(Exercise description):
Answer these questions using the kidney cancer study excerpt below.
(a) How many kidney cancer events occurred during follow-up?
(b) What hazard ratio and 95% confidence interval are reported for SGLT2 inhibitor use compared with DPP-4 inhibitor use?
(c) Which analysis was intended to address potential immortal time bias?

(Extract):
◇ ◇ ◇ ◇ ◇

The primary outcome was incident kidney cancer, defined as a first hospitalization with an ICD-10 kidney cancer code and confirmation by a cancer registration code for out-of-pocket payment deduction.
During 408,481 person-years of follow-up, 102 kidney cancer events occurred. Mean follow-up was 3.5 years among SGLT2 inhibitor users and 3.6 years among DPP-4 inhibitor users. Kidney cancer occurred in 38 SGLT2 inhibitor users and 64 DPP-4 inhibitor users, corresponding to incidence rates of 18.9 and 30.8 cases per 100,000 person-years, respectively. The absolute rate difference was approximately 12 fewer cases per 100,000 person-years of follow-up.
SGLT2 inhibitor use was associated with a 40% lower hazard of kidney cancer compared with DPP-4 inhibitor use. The hazard ratio was 0.60, with a 95% confidence interval of 0.40 to 0.89. The association was similar following additional adjustment for the covariates used in propensity score matching.
The association also remained generally consistent across subgroups stratified by age, sex, body mass index, smoking status, hypertension, lipid-lowering drug use, insulin use, metformin use, sulfonylurea use, and diabetes-related complications, with no statistically significant interaction reported.
Several sensitivity analyses were generally consistent with the primary finding. Results were not materially changed when the minimum 90-day supply requirement was removed, an analysis intended to address potential immortal time bias. The lower kidney cancer risk estimate also persisted with multivariable adjustment without propensity score matching, inverse probability of treatment weighting, and 1:3 propensity score matching.

◇ ◇ ◇ ◇ ◇

(Supplied information):
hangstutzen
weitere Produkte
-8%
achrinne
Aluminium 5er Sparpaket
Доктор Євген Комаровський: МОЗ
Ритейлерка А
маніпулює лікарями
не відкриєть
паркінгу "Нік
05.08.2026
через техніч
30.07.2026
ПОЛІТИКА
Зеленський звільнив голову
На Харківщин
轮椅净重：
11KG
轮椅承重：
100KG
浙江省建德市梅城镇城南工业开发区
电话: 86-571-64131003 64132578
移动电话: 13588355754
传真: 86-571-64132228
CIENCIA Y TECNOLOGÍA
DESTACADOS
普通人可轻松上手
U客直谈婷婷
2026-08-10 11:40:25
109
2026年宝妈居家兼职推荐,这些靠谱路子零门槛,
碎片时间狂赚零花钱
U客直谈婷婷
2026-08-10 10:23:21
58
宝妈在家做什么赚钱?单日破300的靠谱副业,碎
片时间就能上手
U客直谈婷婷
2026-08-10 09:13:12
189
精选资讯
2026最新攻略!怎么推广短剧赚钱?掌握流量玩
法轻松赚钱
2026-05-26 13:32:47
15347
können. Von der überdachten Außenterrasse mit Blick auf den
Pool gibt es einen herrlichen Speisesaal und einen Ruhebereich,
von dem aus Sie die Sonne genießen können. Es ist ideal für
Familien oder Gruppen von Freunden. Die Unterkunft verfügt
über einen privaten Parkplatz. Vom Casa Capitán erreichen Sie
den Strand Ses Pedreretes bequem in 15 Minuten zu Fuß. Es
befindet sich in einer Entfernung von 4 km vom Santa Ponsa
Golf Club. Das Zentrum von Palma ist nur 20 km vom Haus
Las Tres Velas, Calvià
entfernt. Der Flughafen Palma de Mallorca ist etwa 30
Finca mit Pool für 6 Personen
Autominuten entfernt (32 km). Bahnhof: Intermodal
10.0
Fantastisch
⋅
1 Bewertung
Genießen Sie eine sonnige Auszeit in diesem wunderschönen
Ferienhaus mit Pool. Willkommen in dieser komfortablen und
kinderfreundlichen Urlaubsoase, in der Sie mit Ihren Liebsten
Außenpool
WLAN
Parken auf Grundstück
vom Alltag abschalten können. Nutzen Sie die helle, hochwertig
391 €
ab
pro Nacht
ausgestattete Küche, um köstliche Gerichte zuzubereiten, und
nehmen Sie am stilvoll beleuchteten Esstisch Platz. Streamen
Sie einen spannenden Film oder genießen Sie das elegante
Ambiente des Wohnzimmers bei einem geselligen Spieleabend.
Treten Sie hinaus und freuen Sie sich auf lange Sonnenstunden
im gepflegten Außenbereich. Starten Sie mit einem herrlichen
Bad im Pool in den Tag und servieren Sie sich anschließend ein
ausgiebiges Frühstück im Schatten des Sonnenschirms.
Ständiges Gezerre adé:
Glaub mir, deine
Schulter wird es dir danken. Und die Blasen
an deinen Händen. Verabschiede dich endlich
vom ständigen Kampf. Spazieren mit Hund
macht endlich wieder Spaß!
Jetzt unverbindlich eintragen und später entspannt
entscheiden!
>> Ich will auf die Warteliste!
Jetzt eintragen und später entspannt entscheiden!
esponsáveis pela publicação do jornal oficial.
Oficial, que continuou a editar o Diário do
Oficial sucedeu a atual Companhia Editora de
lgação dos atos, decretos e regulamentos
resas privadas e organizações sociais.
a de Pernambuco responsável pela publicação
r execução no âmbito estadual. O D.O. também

◇ ◇ ◇ ◇ ◇

(Final answer):
(a) 102 kidney cancer events.
(b) A hazard ratio of 0.60, with a 95% confidence interval of 0.40 to 0.89.
(c) Removing the minimum 90-day supply requirement.